WORK REQUIRED:
Copy the records word for word, beginning at the line that has "text at (108, 51): 20 -> 10" and stopping after the line that has "line at (31, 1022)".

-------- DATA FOR THIS TASK

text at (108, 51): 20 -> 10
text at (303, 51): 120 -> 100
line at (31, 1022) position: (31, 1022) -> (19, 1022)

----------------
-------- DATA FOR THIS TASK

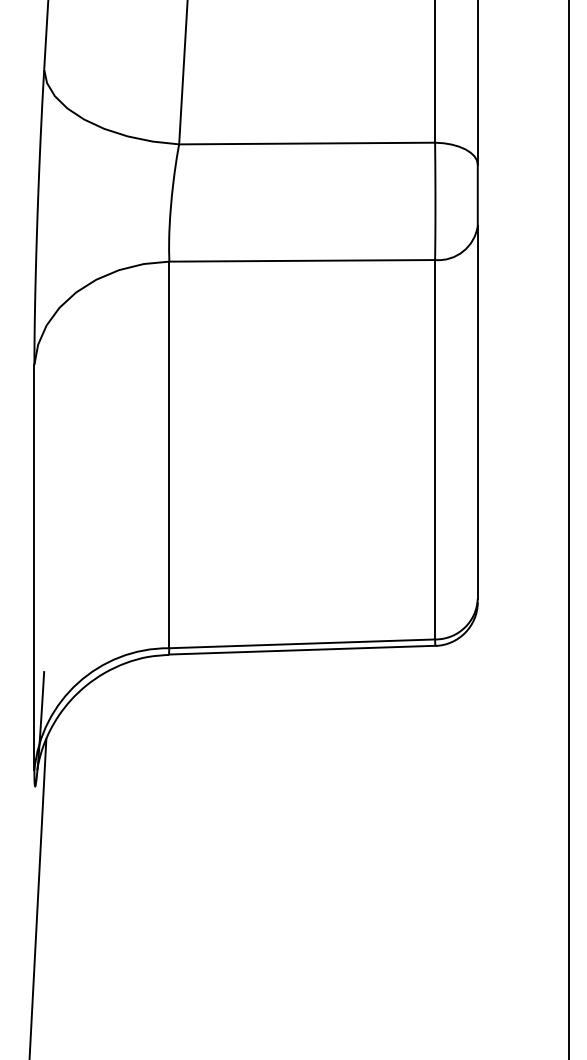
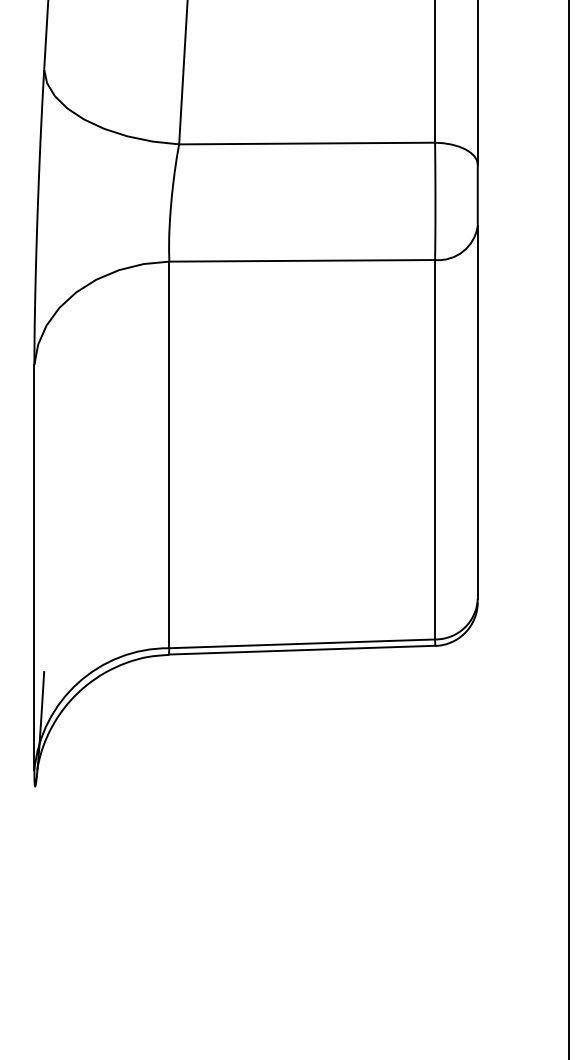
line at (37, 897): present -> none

----------------
-------- DATA FOR THIS TASK

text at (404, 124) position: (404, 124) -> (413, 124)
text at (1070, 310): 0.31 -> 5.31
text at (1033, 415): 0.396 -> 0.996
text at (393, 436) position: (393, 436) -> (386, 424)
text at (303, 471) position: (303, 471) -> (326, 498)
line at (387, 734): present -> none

----------------

EXERCISE SOLUTION:
text at (108, 51): 20 -> 10
text at (303, 51): 120 -> 100
line at (31, 1022) position: (31, 1022) -> (19, 1022)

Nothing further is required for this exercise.